* [Page]
□ □ □ □
2/22/2004 9:30 AM


I'm looking for a lossless compression text format that finds repeated words or patterns in a text and stores them in a dictionary. In the body of the text the words/patterns are 'transcluded,' to use a new word, by reference to the dictionary. In other words, if you have the word 'ontology' repeated in a text (or web/wiki page/site) 1000 times - you only write it out once in the dictionary.


In the text body is just the ID# of the word 'ontology.' when you read the text, the word is there (transcluded), not the ID# of course. If you change the word in the dictionary, every location of that word in the text is changed.



Hi Ken,


Would you have an interest Ken, (even conversantly) in a bare-minimum parser that would run well in a document reader on a Pocket PC - re the content of your Ontology forum query below?


The use would fit into a larger picture of an eTown Hall and/or eGovernment with a full text retrieval of the history of information flow through the virtual collaboration (government).


Your question nearly states the run-time category engine I've worked with in the past, and hope to rev up again as a Pocket PC project using the a Microsoft development program (WinCE).


Your art is really nice!  Such a full categorizing parser can also render visual abstractions that are defined by the as-found categories with frequency information from the category "hits".


The visual abstraction can produce an iconic-language of the reality-bound category parser, where a human need to learn the significance of the patterns (by definition of semiotics) is all that is required to place one very close to a semiotic processor of a reality-bound event categorizer.  The last chore is to learn the middle grammar of useful "verbs" that fill in the middle between events and assumptions of a measured reality.


This seems to be close to what I think is the norm for forming a taxonomy of words from documents of a community of practice.  The verbs then are the functions of the ontology that emerges --if I get the picture right :)
□ □ □ □
* [Provided data]

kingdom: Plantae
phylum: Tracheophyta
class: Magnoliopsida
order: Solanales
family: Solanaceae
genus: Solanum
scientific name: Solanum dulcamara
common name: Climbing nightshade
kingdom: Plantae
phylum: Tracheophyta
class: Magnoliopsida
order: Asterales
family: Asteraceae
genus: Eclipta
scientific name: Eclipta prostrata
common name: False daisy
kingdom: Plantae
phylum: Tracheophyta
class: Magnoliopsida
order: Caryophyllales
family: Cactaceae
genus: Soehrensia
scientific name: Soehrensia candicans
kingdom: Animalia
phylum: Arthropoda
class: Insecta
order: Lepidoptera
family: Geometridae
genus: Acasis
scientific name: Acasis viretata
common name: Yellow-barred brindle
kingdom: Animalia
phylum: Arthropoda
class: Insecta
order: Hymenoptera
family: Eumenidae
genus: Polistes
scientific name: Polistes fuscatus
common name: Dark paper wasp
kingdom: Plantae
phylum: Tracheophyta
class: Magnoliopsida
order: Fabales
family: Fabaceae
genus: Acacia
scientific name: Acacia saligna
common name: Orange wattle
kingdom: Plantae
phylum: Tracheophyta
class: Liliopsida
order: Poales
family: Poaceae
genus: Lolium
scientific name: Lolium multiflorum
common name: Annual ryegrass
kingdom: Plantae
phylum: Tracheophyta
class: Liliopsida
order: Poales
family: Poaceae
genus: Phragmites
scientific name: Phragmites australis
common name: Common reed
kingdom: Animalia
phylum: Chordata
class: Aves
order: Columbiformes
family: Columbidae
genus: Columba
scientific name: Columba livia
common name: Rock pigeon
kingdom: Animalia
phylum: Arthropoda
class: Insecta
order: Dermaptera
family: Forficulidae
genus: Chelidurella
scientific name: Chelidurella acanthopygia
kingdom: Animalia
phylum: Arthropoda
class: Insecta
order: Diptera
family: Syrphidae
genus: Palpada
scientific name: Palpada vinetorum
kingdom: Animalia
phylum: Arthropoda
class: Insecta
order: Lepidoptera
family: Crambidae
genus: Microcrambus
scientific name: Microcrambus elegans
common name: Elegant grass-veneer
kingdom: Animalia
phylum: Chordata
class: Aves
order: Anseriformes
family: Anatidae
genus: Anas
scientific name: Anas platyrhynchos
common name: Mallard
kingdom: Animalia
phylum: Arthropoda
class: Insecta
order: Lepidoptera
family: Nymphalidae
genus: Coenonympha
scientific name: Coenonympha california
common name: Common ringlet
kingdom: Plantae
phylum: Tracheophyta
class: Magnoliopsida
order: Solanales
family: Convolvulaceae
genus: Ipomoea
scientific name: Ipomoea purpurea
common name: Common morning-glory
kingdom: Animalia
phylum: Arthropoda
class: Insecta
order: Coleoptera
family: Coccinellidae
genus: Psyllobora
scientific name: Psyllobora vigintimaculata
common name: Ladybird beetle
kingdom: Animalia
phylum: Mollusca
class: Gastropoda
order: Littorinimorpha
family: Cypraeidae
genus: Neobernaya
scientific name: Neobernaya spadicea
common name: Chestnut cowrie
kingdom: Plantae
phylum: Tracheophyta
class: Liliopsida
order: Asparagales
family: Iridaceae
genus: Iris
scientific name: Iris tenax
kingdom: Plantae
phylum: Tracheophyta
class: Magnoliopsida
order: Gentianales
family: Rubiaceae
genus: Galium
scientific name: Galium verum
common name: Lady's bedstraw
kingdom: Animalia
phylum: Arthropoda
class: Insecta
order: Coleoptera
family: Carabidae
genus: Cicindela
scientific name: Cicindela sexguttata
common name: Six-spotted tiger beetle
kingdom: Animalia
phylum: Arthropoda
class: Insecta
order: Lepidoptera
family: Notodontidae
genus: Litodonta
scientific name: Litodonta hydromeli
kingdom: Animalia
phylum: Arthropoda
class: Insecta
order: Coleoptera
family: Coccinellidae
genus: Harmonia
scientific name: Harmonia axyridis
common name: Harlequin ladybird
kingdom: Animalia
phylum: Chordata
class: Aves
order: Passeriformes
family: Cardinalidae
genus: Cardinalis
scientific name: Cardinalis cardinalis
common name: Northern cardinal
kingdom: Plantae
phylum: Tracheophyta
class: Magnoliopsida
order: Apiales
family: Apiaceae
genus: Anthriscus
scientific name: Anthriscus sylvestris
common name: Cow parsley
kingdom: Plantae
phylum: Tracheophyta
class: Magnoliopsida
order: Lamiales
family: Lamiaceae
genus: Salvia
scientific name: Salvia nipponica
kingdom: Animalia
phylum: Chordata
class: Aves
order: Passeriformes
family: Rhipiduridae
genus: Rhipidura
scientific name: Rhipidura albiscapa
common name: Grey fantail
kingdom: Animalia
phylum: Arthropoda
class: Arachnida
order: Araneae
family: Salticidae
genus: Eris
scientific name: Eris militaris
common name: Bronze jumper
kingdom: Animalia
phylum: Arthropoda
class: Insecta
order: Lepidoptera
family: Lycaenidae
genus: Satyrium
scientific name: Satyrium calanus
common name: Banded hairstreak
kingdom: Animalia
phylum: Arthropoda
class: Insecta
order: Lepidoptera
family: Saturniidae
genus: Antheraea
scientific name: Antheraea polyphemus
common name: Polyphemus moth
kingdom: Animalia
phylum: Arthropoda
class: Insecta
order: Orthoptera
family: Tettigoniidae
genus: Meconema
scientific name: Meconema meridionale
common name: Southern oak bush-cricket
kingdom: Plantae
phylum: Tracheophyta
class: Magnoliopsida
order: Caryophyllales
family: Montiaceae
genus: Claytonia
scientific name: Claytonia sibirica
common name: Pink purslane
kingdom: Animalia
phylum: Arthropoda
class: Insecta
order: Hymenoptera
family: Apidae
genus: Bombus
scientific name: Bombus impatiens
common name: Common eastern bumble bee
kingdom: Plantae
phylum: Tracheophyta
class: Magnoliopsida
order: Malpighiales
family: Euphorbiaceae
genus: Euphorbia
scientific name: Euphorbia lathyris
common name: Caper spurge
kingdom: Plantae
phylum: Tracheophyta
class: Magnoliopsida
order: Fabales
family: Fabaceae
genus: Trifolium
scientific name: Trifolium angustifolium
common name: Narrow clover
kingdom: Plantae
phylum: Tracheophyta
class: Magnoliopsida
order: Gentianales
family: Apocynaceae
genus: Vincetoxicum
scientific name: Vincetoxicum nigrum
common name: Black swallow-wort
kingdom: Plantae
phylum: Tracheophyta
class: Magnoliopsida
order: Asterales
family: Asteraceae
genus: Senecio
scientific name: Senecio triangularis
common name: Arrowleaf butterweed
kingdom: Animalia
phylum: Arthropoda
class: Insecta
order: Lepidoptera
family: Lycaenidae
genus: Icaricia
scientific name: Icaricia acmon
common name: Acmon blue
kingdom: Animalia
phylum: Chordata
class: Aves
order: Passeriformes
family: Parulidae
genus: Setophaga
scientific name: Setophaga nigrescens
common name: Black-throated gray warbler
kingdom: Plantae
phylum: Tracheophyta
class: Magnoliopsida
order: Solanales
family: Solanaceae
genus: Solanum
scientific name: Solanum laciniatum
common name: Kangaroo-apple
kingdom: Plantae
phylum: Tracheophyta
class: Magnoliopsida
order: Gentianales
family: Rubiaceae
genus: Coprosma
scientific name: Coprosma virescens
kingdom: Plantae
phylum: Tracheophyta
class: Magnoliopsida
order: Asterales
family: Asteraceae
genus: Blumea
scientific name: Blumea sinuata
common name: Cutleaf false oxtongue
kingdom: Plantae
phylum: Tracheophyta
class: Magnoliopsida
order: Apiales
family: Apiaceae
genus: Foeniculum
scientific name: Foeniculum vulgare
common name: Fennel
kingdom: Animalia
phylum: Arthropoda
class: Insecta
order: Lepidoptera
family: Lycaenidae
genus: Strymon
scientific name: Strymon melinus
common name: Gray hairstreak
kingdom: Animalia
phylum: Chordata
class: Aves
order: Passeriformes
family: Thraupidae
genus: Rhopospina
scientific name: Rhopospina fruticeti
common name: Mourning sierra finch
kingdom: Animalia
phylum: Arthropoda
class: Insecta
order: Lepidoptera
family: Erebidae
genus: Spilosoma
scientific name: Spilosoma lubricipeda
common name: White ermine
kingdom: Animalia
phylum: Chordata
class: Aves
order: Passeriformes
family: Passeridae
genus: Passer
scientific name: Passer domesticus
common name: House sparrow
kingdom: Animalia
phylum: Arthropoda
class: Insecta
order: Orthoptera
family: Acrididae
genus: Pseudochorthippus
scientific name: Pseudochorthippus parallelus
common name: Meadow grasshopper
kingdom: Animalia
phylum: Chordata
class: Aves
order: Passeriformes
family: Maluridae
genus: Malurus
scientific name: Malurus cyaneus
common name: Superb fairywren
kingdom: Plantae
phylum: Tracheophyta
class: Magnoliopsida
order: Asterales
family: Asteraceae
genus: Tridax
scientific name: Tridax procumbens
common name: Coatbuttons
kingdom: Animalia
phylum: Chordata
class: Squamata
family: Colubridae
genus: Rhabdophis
□ □ □ □
* [Exercises]
a: Answer these questions using the forum thread:
(i) In the example given, how many times is the word 'ontology' repeated in a text?
(ii) On what device would the proposed bare-minimum parser run in a document reader?
(iii) Which Microsoft development program is named for the project?
b: Translate this sentence from the forum thread into Spanish: "If you change the word in the dictionary, every location of that word in the text is changed."
c: Rewrite the paragraph of the forum thread that begins "I'm looking for a lossless compression text format" as a single shorter sentence that keeps its main facts.
The items are not needed for anything here.

* [Answers to the tasks]
a:
(i) 1000 times
(ii) A Pocket PC
(iii) WinCE

b: Si cambias la palabra en el diccionario, se cambia cada aparición de esa palabra en el texto.

c: The writer seeks a lossless text compression format that finds repeated words or patterns, stores each one once in a dictionary, and "transcludes" them into the text body by reference, so a word like 'ontology' repeated 1000 times is written out only once.